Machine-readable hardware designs
___

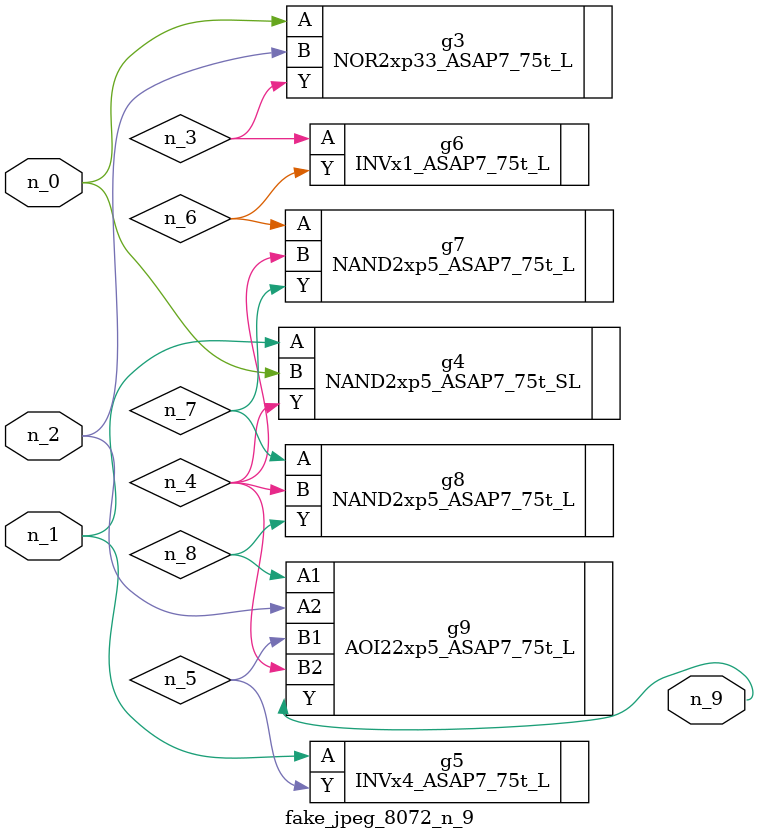
<source format=v>
module fake_jpeg_8072_n_9 (n_0, n_2, n_1, n_9);

input n_0;
input n_2;
input n_1;

output n_9;

wire n_3;
wire n_4;
wire n_8;
wire n_6;
wire n_5;
wire n_7;

NOR2xp33_ASAP7_75t_L g3 ( 
.A(n_0),
.B(n_2),
.Y(n_3)
);

NAND2xp5_ASAP7_75t_SL g4 ( 
.A(n_1),
.B(n_0),
.Y(n_4)
);

INVx4_ASAP7_75t_L g5 ( 
.A(n_1),
.Y(n_5)
);

INVx1_ASAP7_75t_L g6 ( 
.A(n_3),
.Y(n_6)
);

NAND2xp5_ASAP7_75t_L g7 ( 
.A(n_6),
.B(n_4),
.Y(n_7)
);

NAND2xp5_ASAP7_75t_L g8 ( 
.A(n_7),
.B(n_4),
.Y(n_8)
);

AOI22xp5_ASAP7_75t_L g9 ( 
.A1(n_8),
.A2(n_2),
.B1(n_5),
.B2(n_4),
.Y(n_9)
);


endmodule
</source>
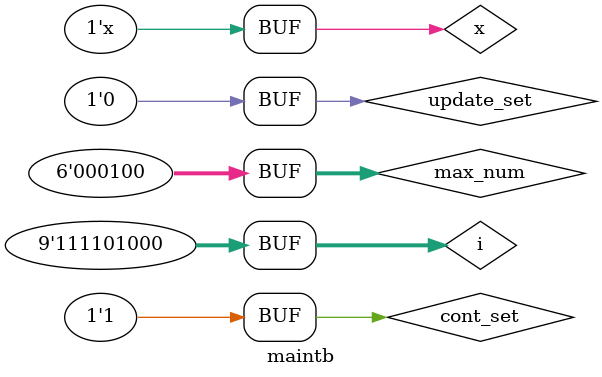
<source format=v>
`timescale 1ns / 1ps

module maintb();
reg [8:0]i;
reg x,cont_set,update_set;
reg [5:0] max_num;       
main main_test(.clk(x), .cont_set(cont_set),.update_set(update_set),.max_num( max_num));

initial begin
    max_num<=6'b000011;
    x<=0;
           
    update_set<=0;
    cont_set<=1;
    #10
    update_set<=1;
    for (i=0;i<1000;i=i+1) begin
            #2 x<=~x;
            if (i==20) begin
                update_set<=0;
                max_num<=6'b000100;
            end
            if (i==50)
                update_set<=1;
            if (i==60)
                update_set<=0;
    end 
end
endmodule
//`timescale 1ns / 1ps
//module maintb();
//reg [8:0]i;
//reg x,cont_set,update_set;
//reg [5:0] max_num;       
//main main_test(.clk(x), .cont_set(cont_set),.update_set(update_set),.max_num( max_num));

//initial begin
//    max_num<=6'b000011;
//    x<=0;
//    update_set<=0;
//    cont_set<=1;
//    #10
//    update_set<=1;
//    for (i=0;i<1000;i=i+1) begin
//            #2 x<=~x;
//    end
//end
//endmodule

</source>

___

- TASK OBJECTIVE -
Output the entries above exactly. Drop the pictures.

- FINAL ANSWER -
<source format=v>
module fake_jpeg_8072_n_9 (n_0, n_2, n_1, n_9);

input n_0;
input n_2;
input n_1;

output n_9;

wire n_3;
wire n_4;
wire n_8;
wire n_6;
wire n_5;
wire n_7;

NOR2xp33_ASAP7_75t_L g3 ( 
.A(n_0),
.B(n_2),
.Y(n_3)
);

NAND2xp5_ASAP7_75t_SL g4 ( 
.A(n_1),
.B(n_0),
.Y(n_4)
);

INVx4_ASAP7_75t_L g5 ( 
.A(n_1),
.Y(n_5)
);

INVx1_ASAP7_75t_L g6 ( 
.A(n_3),
.Y(n_6)
);

NAND2xp5_ASAP7_75t_L g7 ( 
.A(n_6),
.B(n_4),
.Y(n_7)
);

NAND2xp5_ASAP7_75t_L g8 ( 
.A(n_7),
.B(n_4),
.Y(n_8)
);

AOI22xp5_ASAP7_75t_L g9 ( 
.A1(n_8),
.A2(n_2),
.B1(n_5),
.B2(n_4),
.Y(n_9)
);


endmodule
</source>
<source format=v>
`timescale 1ns / 1ps

module maintb();
reg [8:0]i;
reg x,cont_set,update_set;
reg [5:0] max_num;       
main main_test(.clk(x), .cont_set(cont_set),.update_set(update_set),.max_num( max_num));

initial begin
    max_num<=6'b000011;
    x<=0;
           
    update_set<=0;
    cont_set<=1;
    #10
    update_set<=1;
    for (i=0;i<1000;i=i+1) begin
            #2 x<=~x;
            if (i==20) begin
                update_set<=0;
                max_num<=6'b000100;
            end
            if (i==50)
                update_set<=1;
            if (i==60)
                update_set<=0;
    end 
end
endmodule
//`timescale 1ns / 1ps
//module maintb();
//reg [8:0]i;
//reg x,cont_set,update_set;
//reg [5:0] max_num;       
//main main_test(.clk(x), .cont_set(cont_set),.update_set(update_set),.max_num( max_num));

//initial begin
//    max_num<=6'b000011;
//    x<=0;
//    update_set<=0;
//    cont_set<=1;
//    #10
//    update_set<=1;
//    for (i=0;i<1000;i=i+1) begin
//            #2 x<=~x;
//    end
//end
//endmodule

</source>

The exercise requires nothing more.